Pulitzers go to AFP, HuffPost, Politico
NEW YORK - Agence France-Presse
This photo shows 12-year-old Tarana Akbari crying near dead and injured people after explosions during a religious ceremony at the Abul Fazel shrine in Kabul. REUTERS photoAgence France-Presse and the news websites Huffington Post and Politico each won their first Pulitzer Prizes April 16 as the prestigious journalism awards highlighted global issues and online reporting.
The New York Times won two Pulitzers, and the committee notably did not make awards for editorial writing or fiction in a year which saw Web journalism mark further gains.
AFP’s Massoud Hossaini won the award for breaking news photography “for his heartbreaking image of a girl crying in fear after a suicide bomber’s attack at a crowded shrine in Kabul,” the committee announced.
His AFP photograph published Dec.7 shows young Tarana Akbari screaming after a suicide bomber detonated a bomb in a crowd at the Abul Fazel Shrine in Kabul on Dec. 6.
“When I could stand up, I saw that everybody was around me on the ground, really bloody. I was really, really scared,” said the girl, whose name means “melody,” and whose age has been given as either 10 or 12.

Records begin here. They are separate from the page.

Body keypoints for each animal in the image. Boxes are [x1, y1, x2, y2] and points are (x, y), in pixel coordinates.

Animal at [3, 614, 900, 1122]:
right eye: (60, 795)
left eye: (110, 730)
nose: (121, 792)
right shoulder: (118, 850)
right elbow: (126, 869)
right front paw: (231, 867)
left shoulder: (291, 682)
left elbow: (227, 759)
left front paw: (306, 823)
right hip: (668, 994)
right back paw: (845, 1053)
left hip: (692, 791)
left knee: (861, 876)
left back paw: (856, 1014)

Sig Gissler, the Pulitzer administrator, called the AFP picture “one single riveting photograph,” and “a picture you will long remember.”
David Wood of The Huffington Post won the national reporting prize “for his riveting exploration of the physical and emotional challenges” facing American soldiers wounded in Iraq and Afghanistan, the committee said.

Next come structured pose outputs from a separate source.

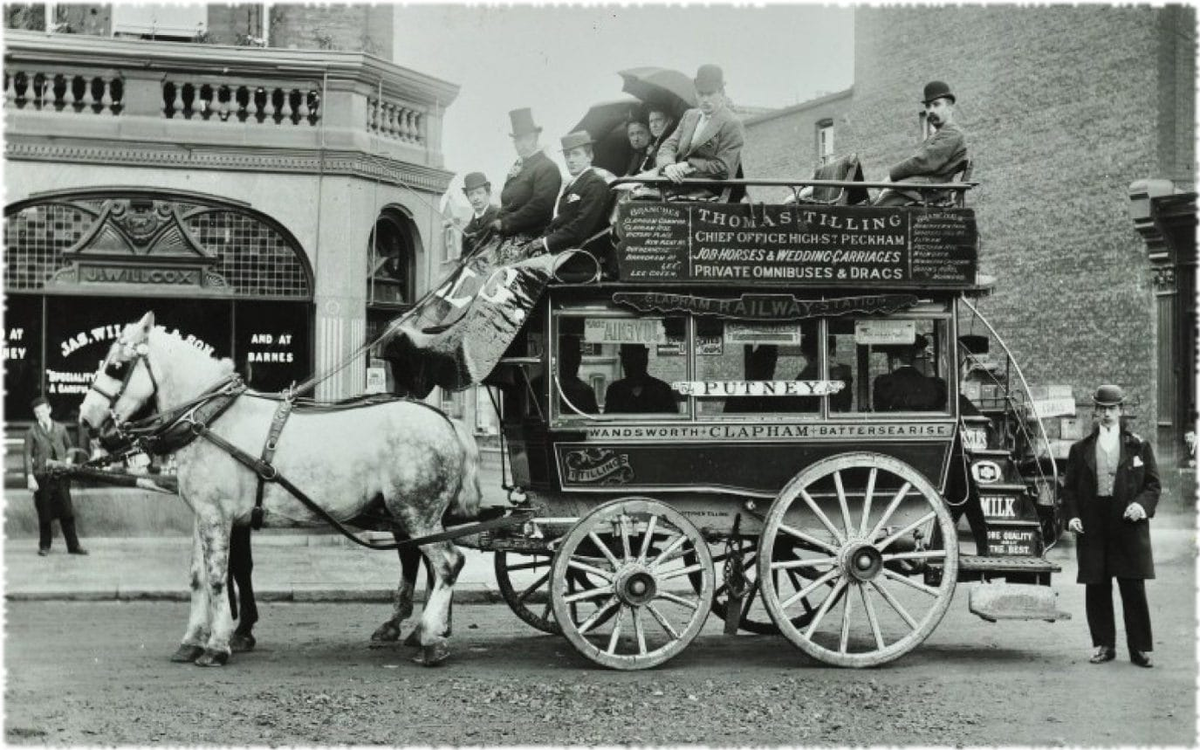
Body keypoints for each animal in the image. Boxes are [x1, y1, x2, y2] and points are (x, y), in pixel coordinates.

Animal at [77, 312, 482, 662]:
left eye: (116, 366)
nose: (85, 419)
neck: (212, 419)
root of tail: (448, 423)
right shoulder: (203, 514)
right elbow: (197, 577)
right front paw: (192, 640)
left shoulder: (217, 515)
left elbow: (218, 577)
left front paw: (218, 645)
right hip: (410, 514)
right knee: (428, 563)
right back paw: (423, 630)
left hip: (415, 511)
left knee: (447, 563)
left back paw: (431, 638)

Politico’s Matt Wuerker won the award for editorial cartooning, satirizing the partisan conflict that engulfed Washington in 2011.

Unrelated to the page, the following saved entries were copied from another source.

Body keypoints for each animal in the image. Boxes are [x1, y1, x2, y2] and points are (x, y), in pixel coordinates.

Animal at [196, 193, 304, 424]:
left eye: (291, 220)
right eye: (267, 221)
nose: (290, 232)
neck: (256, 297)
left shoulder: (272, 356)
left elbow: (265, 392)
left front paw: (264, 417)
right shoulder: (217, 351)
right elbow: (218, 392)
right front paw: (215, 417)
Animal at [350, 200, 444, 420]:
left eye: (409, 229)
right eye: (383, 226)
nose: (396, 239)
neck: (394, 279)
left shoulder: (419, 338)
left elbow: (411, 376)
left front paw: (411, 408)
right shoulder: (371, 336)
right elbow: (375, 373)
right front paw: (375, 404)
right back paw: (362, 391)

The public service award went to The Philadelphia Inquirer “for its exploration of pervasive violence in the city’s schools,” according to the Pulitzer committee.
The prize for breaking news went to the staff of the Tuscaloosa News for the Alabama paper’s coverage using real-time updates to help locate missing people after a deadly tornado, which forced the newspaper to publish at another site.
The award for investigative reporting was shared by Matt Apuzzo, Adam Goldman, Eileen Sullivan and Chris Hawley of the Associated Press and Michael Berens and Ken Armstrong of The Seattle Times.
The AP was recognized for reporting on the New York Police Department’s clandestine spying program that monitored daily life in Muslim communities.
The New York Times took awards for explanatory reporting for David Kocieniewski’s reporting on tax loopholes; and for international reporting for Jeffrey Gettleman’s coverage of famine and conflict in East Africa.
Each Pulitzer winner receives $10,000.